• **Directive**: Go through the records and copy each line where the word "down" occurs.
※ ※ ※
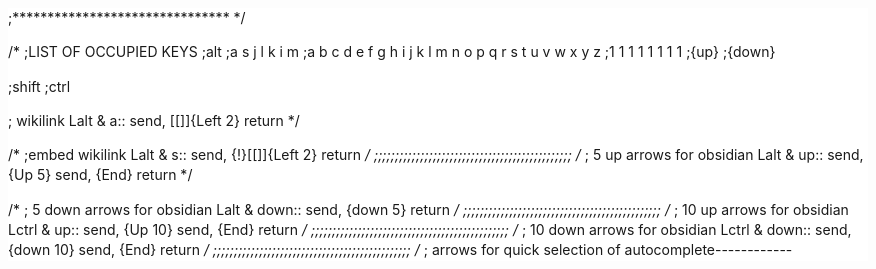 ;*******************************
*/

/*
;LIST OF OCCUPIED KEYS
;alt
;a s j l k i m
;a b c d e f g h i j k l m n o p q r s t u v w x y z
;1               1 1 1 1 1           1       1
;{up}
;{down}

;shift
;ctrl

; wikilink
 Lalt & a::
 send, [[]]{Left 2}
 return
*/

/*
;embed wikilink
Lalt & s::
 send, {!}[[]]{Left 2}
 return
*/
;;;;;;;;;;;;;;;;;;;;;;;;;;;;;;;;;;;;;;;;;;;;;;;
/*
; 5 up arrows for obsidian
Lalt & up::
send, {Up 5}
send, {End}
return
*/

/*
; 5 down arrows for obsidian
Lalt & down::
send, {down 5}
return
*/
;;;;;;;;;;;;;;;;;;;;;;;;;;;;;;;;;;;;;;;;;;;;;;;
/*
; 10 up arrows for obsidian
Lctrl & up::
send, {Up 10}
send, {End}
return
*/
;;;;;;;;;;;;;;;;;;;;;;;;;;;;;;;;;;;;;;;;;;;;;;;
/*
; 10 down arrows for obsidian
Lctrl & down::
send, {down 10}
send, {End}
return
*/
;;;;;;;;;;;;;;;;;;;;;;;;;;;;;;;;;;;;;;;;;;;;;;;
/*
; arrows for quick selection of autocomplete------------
※ ※ ※
• **Solution for this exercise**:
;{down}
; 5 down arrows for obsidian
Lalt & down::
send, {down 5}
; 10 down arrows for obsidian
Lctrl & down::
send, {down 10}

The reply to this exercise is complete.